**Problem to work on**
Lines before the one with "- succulent planter [47,1108,175,1170]" are left out; return that line and all that follow it, exactly, through the end of the data.

*** Collected material Section Begins ***

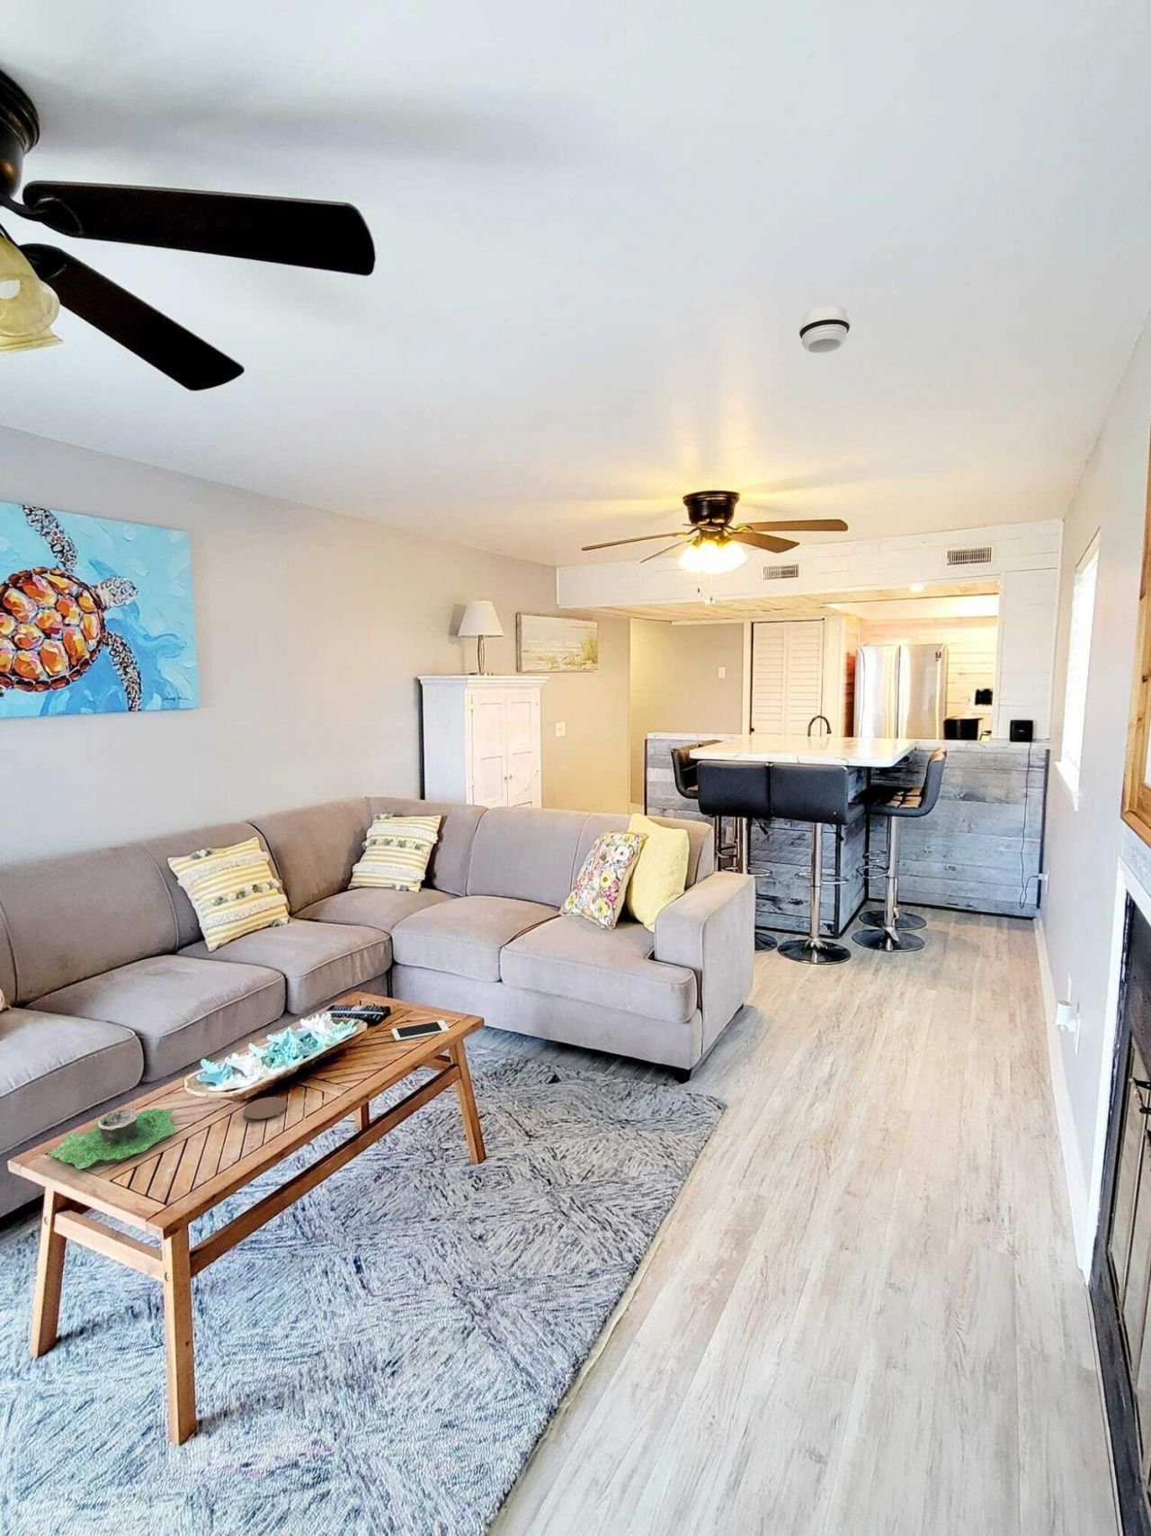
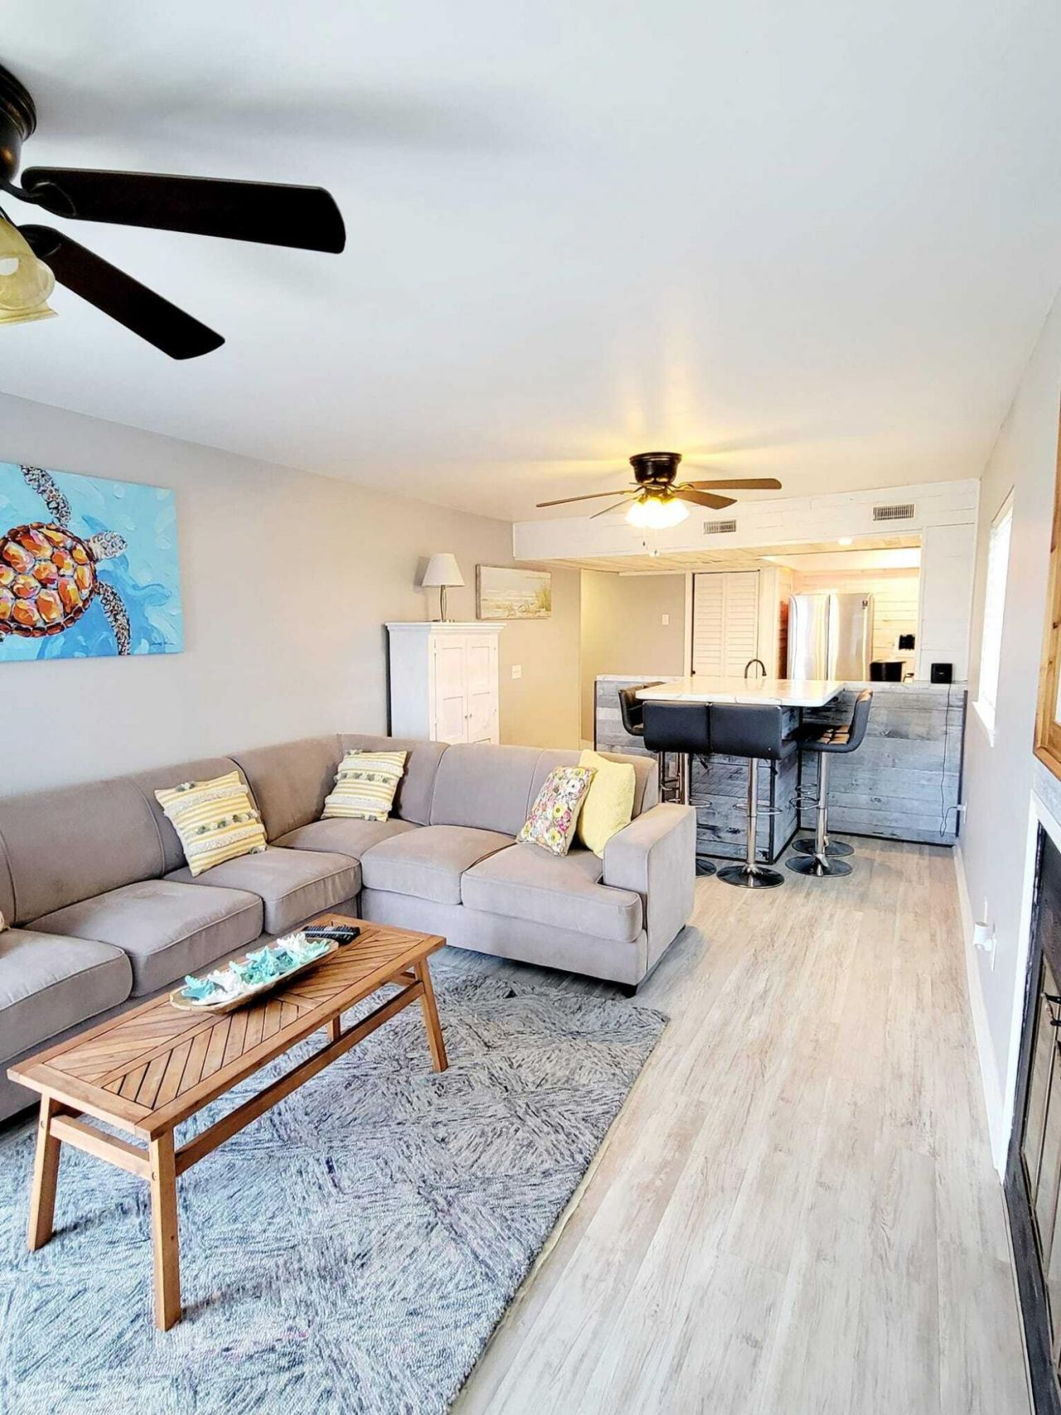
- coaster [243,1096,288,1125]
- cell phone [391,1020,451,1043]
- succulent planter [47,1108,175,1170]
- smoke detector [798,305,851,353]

*** Collected material Section Ends ***

**Exercise solution**
- succulent planter [47,1108,175,1170]
- smoke detector [798,305,851,353]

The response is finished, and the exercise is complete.